What is required: Once you find the line with "Table 1. Consumption" in the entries below, return exactly every line from it through the line with "Table 7: Microproperties".

Data extracts:
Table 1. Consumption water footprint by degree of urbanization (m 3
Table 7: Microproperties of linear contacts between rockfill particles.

...

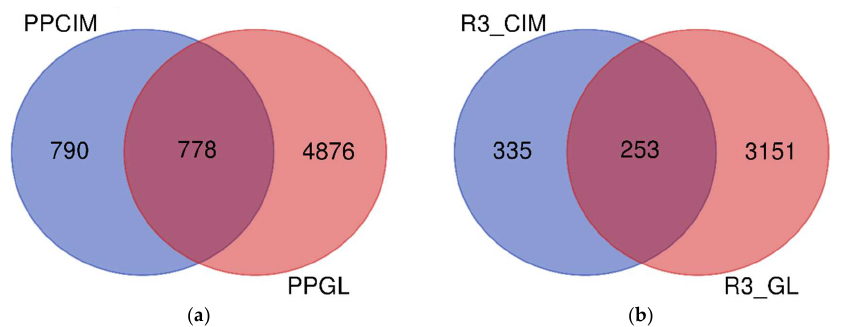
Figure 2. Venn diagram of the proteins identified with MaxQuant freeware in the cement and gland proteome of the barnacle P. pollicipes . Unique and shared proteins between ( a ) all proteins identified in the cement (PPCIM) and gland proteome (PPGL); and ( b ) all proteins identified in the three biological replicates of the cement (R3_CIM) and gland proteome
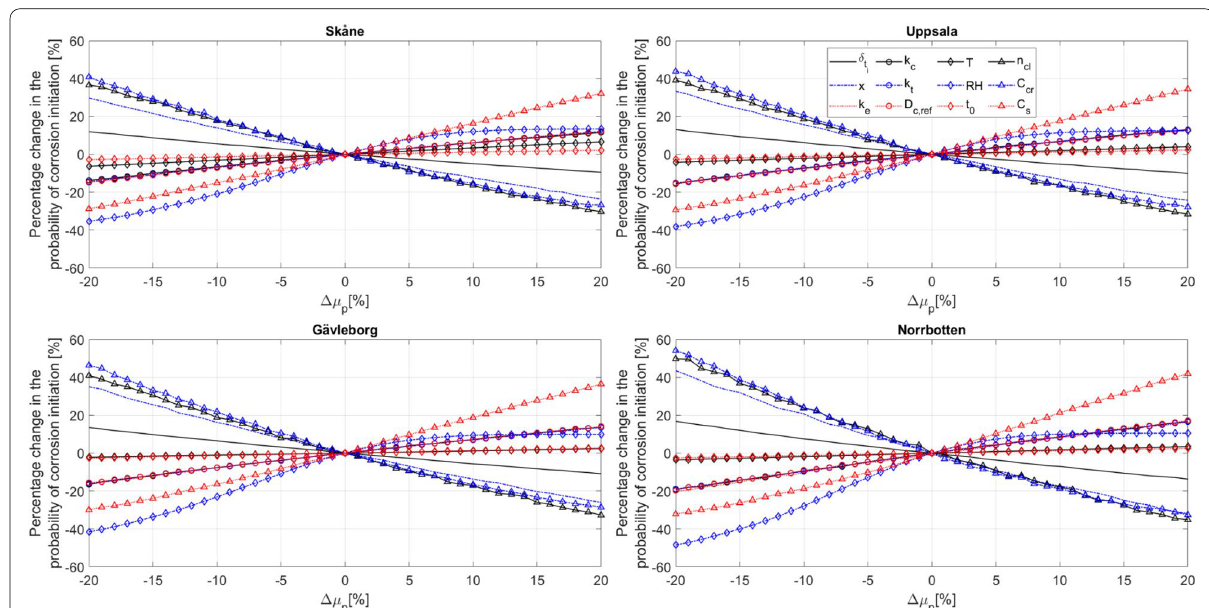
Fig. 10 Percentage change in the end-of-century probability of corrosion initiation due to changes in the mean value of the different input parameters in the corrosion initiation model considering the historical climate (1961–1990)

Answer space:
Table 1. Consumption water footprint by degree of urbanization (m 3
Table 7: Microproperties of linear contacts between rockfill particles.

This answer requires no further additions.